Agriculture is facing multiple challenges such as adaptation to climate change, providing high sustainable yields while concomittantly reducing ammonia emission and increasing nitrogen use efficiency. About 15% of the total agricultural ammonia emissions in Germany originate from application of synthetic nitrogen fertilizers. The emissions are affecting environment, climate and health and they are reducing nitrogen use efficiency of fertilization. This joint research project is analysing and assessing measures to reduce ammonia emission from application of synthetic fertilizers and to increase the nitrogen use efficiency. The project is focussing on the following fertilizers that are responsible for about 85% of the total ammonia emissions from synthetic fertilizer application in Germany and represent about 70% of the total amount of nitrogen applied with synthetic fertilizers: urea, calcium ammonium nitrate (CAN), ammonium nitrate urea solution (UAN), and ammonium sulfate urea. The evaluation of the fertilizers is based on field experiments wirh application of various NH3 measurement systems, the quantitative accuracy of which is checked and verified by the research consortium. Recommendations are developed to optimize application of synthetic nitrogen fertilizers with respect to nitrogen use efficiency, yields, and mitigation of ammonia emission. The working program includes a network of field experiments across Germany as well as knowledge transfer to farmers and agricultural extension services.
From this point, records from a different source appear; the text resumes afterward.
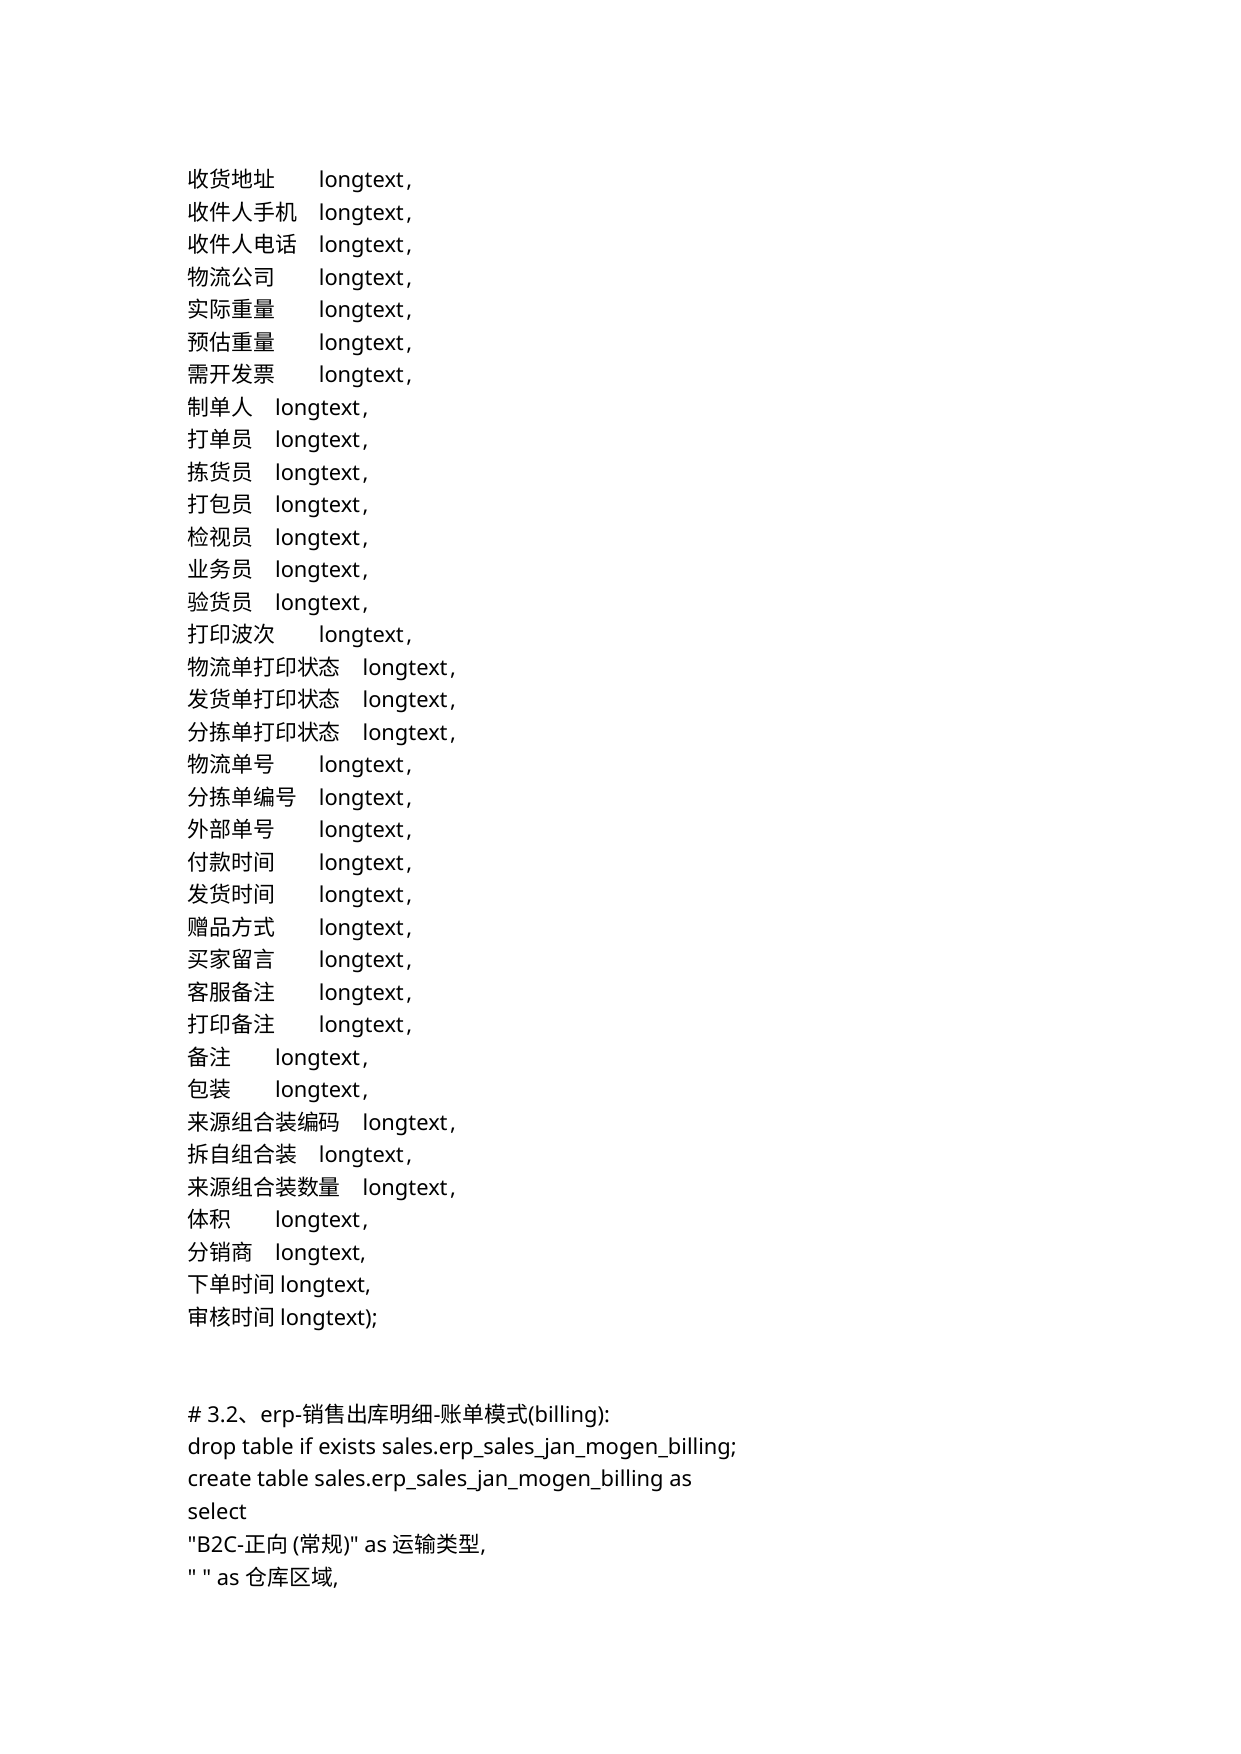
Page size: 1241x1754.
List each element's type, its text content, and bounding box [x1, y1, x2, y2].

text 体积 longtext , [187, 1202, 1053, 1234]
text 来源组合装数量 longtext , [187, 1169, 1053, 1202]
text 审核时间 longtext); [187, 1299, 1053, 1332]
text 物流单打印状态 longtext , [187, 649, 1053, 682]
text create table sales.erp_sales_jan_mogen_billing as [187, 1462, 1053, 1494]
text drop table if exists sales.erp_sales_jan_mogen_billing; [187, 1429, 1053, 1462]
text 客服备注 longtext , [187, 974, 1053, 1007]
text 赠品方式 longtext , [187, 909, 1053, 942]
text 业务员 longtext , [187, 552, 1053, 584]
text 备注 longtext , [187, 1039, 1053, 1072]
text 下单时间 longtext, [187, 1267, 1053, 1299]
text 包装 longtext , [187, 1072, 1053, 1104]
text 收货地址 longtext , [187, 162, 1053, 194]
text 物流单号 longtext , [187, 747, 1053, 779]
text 打单员 longtext , [187, 422, 1053, 454]
text 收件人手机 longtext , [187, 194, 1053, 227]
text 预估重量 longtext , [187, 324, 1053, 357]
text 需开发票 longtext , [187, 357, 1053, 389]
text 发货时间 longtext , [187, 877, 1053, 909]
text 收件人电话 longtext , [187, 227, 1053, 259]
text "B2C-正向 (常规)" as 运输类型, [187, 1527, 1053, 1559]
text 分拣单打印状态 longtext , [187, 714, 1053, 747]
text 来源组合装编码 longtext , [187, 1104, 1053, 1137]
text 外部单号 longtext , [187, 812, 1053, 844]
text 打印备注 longtext , [187, 1007, 1053, 1039]
text 付款时间 longtext , [187, 844, 1053, 877]
text 买家留言 longtext , [187, 942, 1053, 974]
text 物流公司 longtext , [187, 259, 1053, 292]
text select [187, 1494, 1053, 1527]
text 实际重量 longtext , [187, 292, 1053, 324]
text 发货单打印状态 longtext , [187, 682, 1053, 714]
text 制单人 longtext , [187, 389, 1053, 422]
text 打印波次 longtext , [187, 617, 1053, 649]
text 检视员 longtext , [187, 519, 1053, 552]
text 打包员 longtext , [187, 487, 1053, 519]
text 拣货员 longtext , [187, 454, 1053, 487]
text 拆自组合装 longtext , [187, 1137, 1053, 1169]
text " " as 仓库区域, [187, 1559, 1053, 1592]
text 分销商 longtext, [187, 1234, 1053, 1267]
text 分拣单编号 longtext , [187, 779, 1053, 812]
text 验货员 longtext , [187, 584, 1053, 617]
text # 3.2、erp-销售出库明细-账单模式(billing): [187, 1397, 1053, 1429]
The project is divided into two phases:
In the first year (phase 1) we compare different measurement methods for ammonia (NH3) emissions after mineral fertilizer application. The focus is on the evaluation of common and newly developed measurement methods for plot experiments with field replications for statistical evaluation and comparison of fertilization treatments.
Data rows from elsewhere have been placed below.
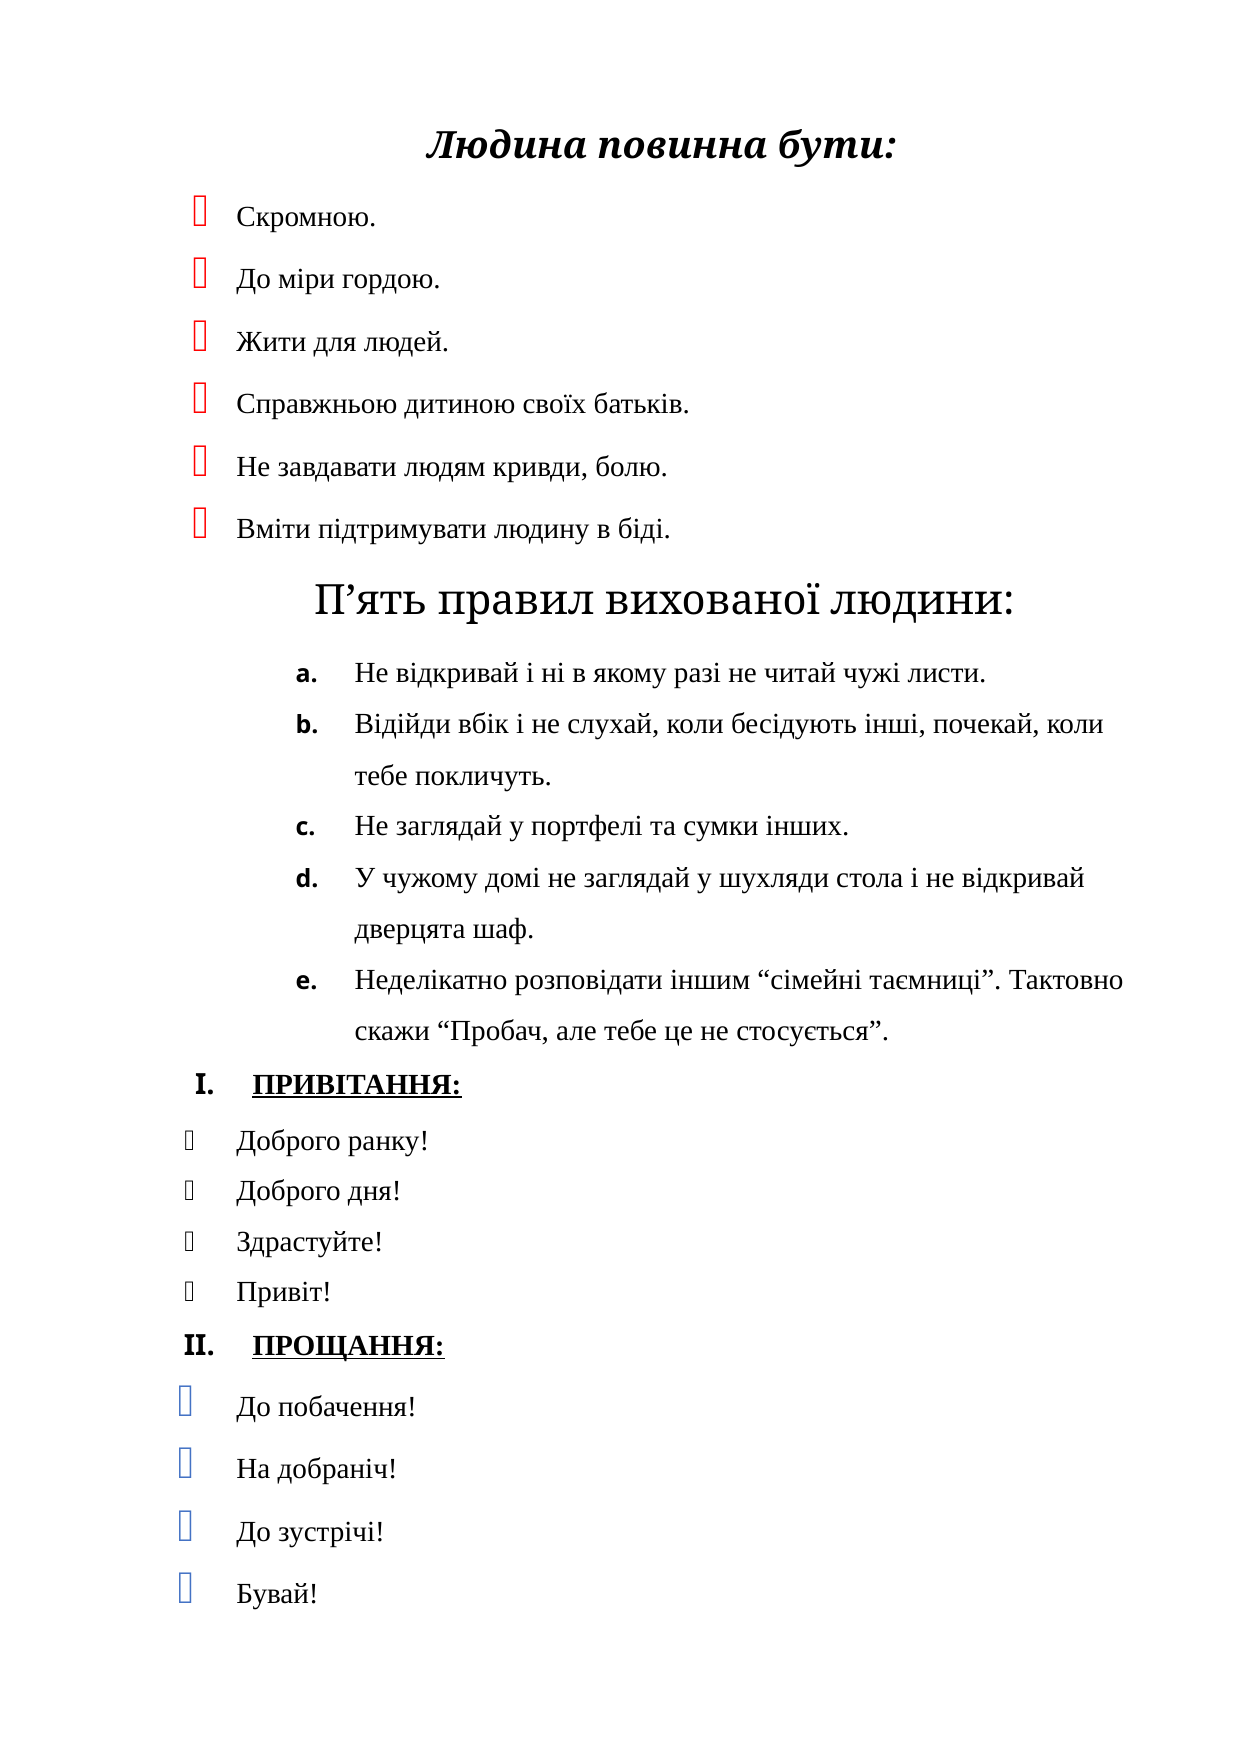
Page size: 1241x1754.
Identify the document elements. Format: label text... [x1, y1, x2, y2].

list Не відкривай і ні в якому разі не читай чужі листи. [295, 655, 1152, 689]
list Привіт! [184, 1274, 1152, 1308]
list Скромною. [192, 195, 1152, 236]
list Справжньою дитиною своїх батьків. [192, 382, 1152, 424]
list До побачення! [177, 1384, 1152, 1426]
list Доброго дня! [184, 1173, 1152, 1207]
text Людина повинна бути: [177, 118, 1152, 169]
list До зустрічі! [177, 1509, 1152, 1551]
list До міри гордою. [192, 257, 1152, 299]
list Доброго ранку! [184, 1123, 1152, 1157]
list ПРОЩАННЯ: [215, 1325, 1152, 1364]
list Неделікатно розповідати іншим “сімейні таємниці”. Тактовно скажи “Пробач, але тебе це не стосується”. [295, 962, 1152, 1047]
list Жити для людей. [192, 320, 1152, 361]
list На добраніч! [177, 1447, 1152, 1488]
list У чужому домі не заглядай у шухляди стола і не відкривай дверцята шаф. [295, 860, 1152, 945]
list Не заглядай у портфелі та сумки інших. [295, 808, 1152, 843]
list Бувай! [177, 1572, 1152, 1613]
list Вміти підтримувати людину в біді. [192, 507, 1152, 549]
list Здрастуйте! [184, 1224, 1152, 1257]
list Не завдавати людям кривди, болю. [192, 445, 1152, 486]
list Відійди вбік і не слухай, коли бесідують інші, почекай, коли тебе покличуть. [295, 707, 1152, 792]
list ПРИВІТАННЯ: [215, 1063, 1152, 1103]
text П’ять правил вихованої людини: [177, 570, 1152, 626]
In the second phase (year 2 to 4) NH3 emissions after application of different synthetic nitrogen fertilizers are quantified in a representative German network of field experiments (8 sites distributed over Germany). Methods validated in phase 1 will be used. We evaluate of the nitrogen use efficiency of different synthetic N fertilizers and application systems in crop field trials. We calculate site-specific NH3 emission factors for synthetic N fertilizers and German production conditions.
Winter wheat is the model crop used at all study sites
Micrometeorological methods are used to evaluate the plot methods. All plots are fertilized with urea.
We combine the micrometeorological mass balance methods with Leuning passive samplers installed on a large circular plot of 0.125 ha with 3 evaluation approaches: a) the classical Integrated Horizontal Flux Method, b) the ZINST evaluation, and c) the backwards Lagrangian stochastic dispersion model (bLs). In addition, we establish eddy covariance measurement with a laser sensor technology on a large plot of 1 ha.
Three measuring methods will be compared in a plot trial approach (8 treatments with 4 repetitions each). The following techniques will be used: a) the dynamic chamber method: Draeger Tube Method (DTM), b) passive samplers with sulphuric acid scaled with DTM measurements (calibrated passive sampling) and c) passive samplers for determination of atmospheric NH3 concentration, flow calculation with bLs approach (CEH Alpha-Sampler).
At each site NH3 flux quantification will be measured on a large circular plot fertilized with urea using micrometeorological mass balance measurements with Leuning passive samplers. Ammonia measurement in the plot experiment will be done with a plot measurement method that was evaluated as valid in phase 1.
4.2020 - 3.2024
Project funding number: 892976
Funding program: Innovationsförderung
Project status: ongoing